通过多智能体协作与语义架构建模实现面向真实项目级别的代码生成 (Towards Realistic Project-Level Code Generation via Multi-Agent Collaboration and Semantic Architecture Modeling)

In recent years, Large Language Models (LLMs) have achieved remarkable progress in automated code generation. In real-world software engineering, the growing demand for rapid iteration and continuous delivery underscores the importance of project-level code generation, where LLMs are expected to generate complete software projects directly from complex user requirements. Although existing studies have made initial explorations, they still face key limitations, including unrealistic datasets and unreliable evaluation metrics that fail to reflect real-world complexity, the semantic gap between human-written requirements and machine-interpretable structures, and difficulties in managing hierarchical dependencies and maintaining quality throughout the generation process. To address these limitations, we first introduce CodeProjectEval, a project-level code generation dataset built from 18 real-world repositories with 12.7 files and 2,388.6 lines of code per task on average, supplemented with documentation and executable test cases for automatic evaluation. We further propose ProjectGen, a multi-agent framework that decomposes projects into architecture design, skeleton generation, and code filling stages with iterative refinement and memory-based context management. Within this framework, we introduce the Semantic Software Architecture Tree (SSAT), a structured and semantically rich representation that effectively bridges user requirements and source code implementation. Experiments show that ProjectGen achieves state-of-the-art performance, passing 52/124 test cases on the small-scale project-level code generation dataset DevBench, a 57% improvement over the baseline approaches, and 310 test cases on CodeProjectEval, representing an improvement of roughly tenfold compared to the baselines.

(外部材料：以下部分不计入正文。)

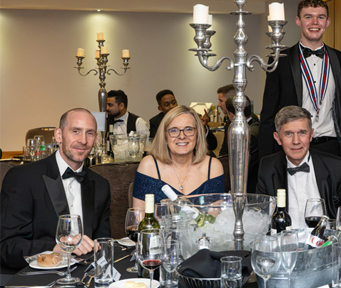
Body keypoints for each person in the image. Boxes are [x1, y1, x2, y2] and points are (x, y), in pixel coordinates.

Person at [1, 108, 111, 271]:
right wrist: (55, 247)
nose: (83, 140)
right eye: (75, 131)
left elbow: (103, 243)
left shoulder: (101, 185)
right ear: (59, 135)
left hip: (83, 278)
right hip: (34, 280)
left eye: (90, 133)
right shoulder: (23, 178)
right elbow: (6, 247)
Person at [259, 0, 341, 159]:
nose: (315, 22)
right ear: (298, 21)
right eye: (308, 17)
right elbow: (268, 114)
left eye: (320, 17)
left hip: (330, 145)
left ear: (327, 22)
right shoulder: (280, 59)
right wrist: (265, 159)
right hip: (293, 145)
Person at [256, 106, 341, 228]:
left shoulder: (339, 168)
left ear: (311, 135)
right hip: (283, 243)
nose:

翻译：近年来，大型语言模型（LLMs）在自动化代码生成领域取得了显著进展。在实际软件工程中，快速迭代和持续交付的日益增长需求凸显了项目级别代码生成的重要性，即期望LLMs能够直接从复杂的用户需求生成完整的软件项目。尽管现有研究已进行初步探索，但仍面临关键局限：包括无法反映真实世界复杂性的非现实数据集与不可靠评估指标、人工编写需求与机器可解释结构之间的语义鸿沟，以及在生成过程中管理层次依赖关系和保持质量的困难。为应对这些局限，我们首先引入CodeProjectEval——一个项目级别代码生成数据集，该数据集基于18个真实世界代码库构建，平均每个任务包含12.7个文件和2388.6行代码，并辅以文档和可执行测试用例用于自动评估。我们进一步提出ProjectGen，这是一个多智能体框架，通过迭代优化和基于记忆的上下文管理，将项目分解为架构设计、骨架生成和代码填充三个阶段。在该框架中，我们引入了语义软件架构树（SSAT），这是一种结构化且语义丰富的表示方法，能有效连接用户需求与源代码实现。实验表明，ProjectGen实现了最先进的性能：在小型项目级别代码生成数据集DevBench上通过52/124个测试用例，较基线方法提升57%；在CodeProjectEval上通过310个测试用例，较基线提升约十倍。